Nyoni and Mudariki’s tickets had the same details. Another ticket was bought for Mudariki on May 24 2003. Altogether P92 924,40 was paid for the air tickets, including those of Zisco directors who would choose to meet in Gaborone even if they were all from Zimbabwe.

Zisco directors were being paid up to P90 000 per head annually as sitting fees.

Sources said the three-member NECI team which went to Botswana was told that Mudenge and Munyoro were also hosted there. The team got its information from Chininga, business manager Shelton Chivhere and accountants William Oddoye and Benson Mburu. Details on payments were not obtained.

Sources say NECI was told there were several other ministers and MPs involved in the Zisco scandal, which government is trying to suppress despite its anti-corruption posture.

Zisco was heavily prejudiced through the sale of steel billets as scrap metal and manipulation of supply contracts. The plunder was said to have been rampant in all Zisco entities in Redcliff, South Africa, Botswana, Namibia and Zambia.

NECI has since recommended the prosecution of senior Zisco managers, including Masanga and marketing executive Rodwell Makuni, who were central to the issues. Government is said to be in possession of a lengthy Zisco document reacting to the scandal which authorities want to give prominence to.

Sources said there were many questionable payments that Zisco made to South African companies, including Ramotswa’s controversial R1,6 million payment to Macsteel in 2004 for “technical services”. Zisco also paid Chartwell Capital Group more than R470 000 to restructure its balance sheet and debt profile.

Exchange control regulations were said to have been breached on occasion.

Between September 2001 and June last year Ramotswa paid the Minerals Marketing Corporation of Zimbabwe (MMCZ) US$5 million. It also paid R6,4 million. Its total purchases from MMCZ between January 10 2003 and September 30 2005 were US$7,3 million, as well as R45,6 million.

“The problem with these payments is that necessary reconciliations of Zisco/MMCZ accounts were not being done for the company to tie specific invoices to the payments done for exports from Zimbabwe,” a source said.

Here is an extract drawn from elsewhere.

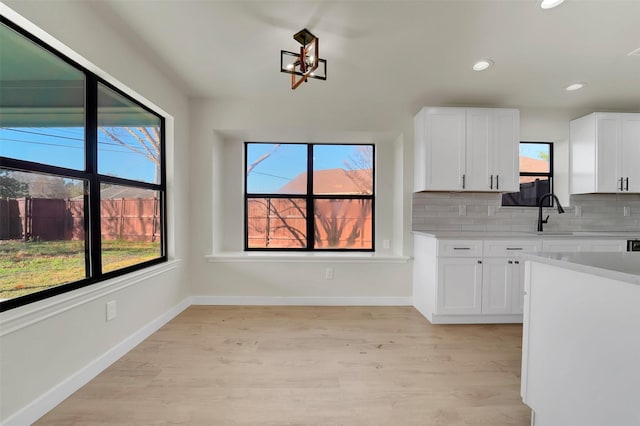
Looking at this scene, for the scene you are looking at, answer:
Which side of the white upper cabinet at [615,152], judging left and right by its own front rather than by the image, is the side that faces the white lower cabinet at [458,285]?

“As a result as at June 31 2005 R39 218 444,43 and US$2 269 483,71 were still outstanding in terms of un-acquitted DC1 forms. Chivhere told NECI that efforts were being made to pay but Zisco owed a lot of money to its subsidiaries who want a debt offset arrangement.”

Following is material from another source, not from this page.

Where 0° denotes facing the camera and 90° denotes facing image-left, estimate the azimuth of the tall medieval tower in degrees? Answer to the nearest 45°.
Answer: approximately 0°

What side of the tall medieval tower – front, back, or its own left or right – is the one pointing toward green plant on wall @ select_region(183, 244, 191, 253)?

There were a lot of other questionable payments made covering airfares, hotel bookings, purchases of goods, forex, PR and donations, allowances, fees for directors, management expenses and entertainment.

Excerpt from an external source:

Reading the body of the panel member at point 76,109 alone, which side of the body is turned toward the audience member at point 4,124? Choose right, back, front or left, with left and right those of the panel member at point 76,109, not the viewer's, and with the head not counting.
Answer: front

Ramotswa bought forex from company officials despite having US dollars and South African rand foreign bank accounts. In 2003, for example, it bought R43 992, US$10 548 and P87 575,13 from Chininga, business manager Shelton Chivhere, Zisco company secretary Teddy Mapenzauswa and board member George Chikumbirike. Chininga and Chivhere were singled out by NECI as having been involved in a “lot of financial abuse”.

Last year Ramotswa again bought R24 866, US$3 595, P43 274,45 from company officials in violation of exchange control regulations. Suspicious donations gobbled P60 000, while P20 000 was spent on goods for Chivhere and others.

Entertainment allowances took about P50 000 but NECI established some were fake. For instance, it found out that on May 8 2003 P300 was paid to “NECI officials” when in fact no one from the team was in Botswana at the time.

“The question that quickly comes to mind is how many such payments were made to faceless people in the name of entertainment,” a source said. “The evidence of massive corruption at Zisco is overwhelming and senior government officials were involved. Trying to cover this up won’t work.”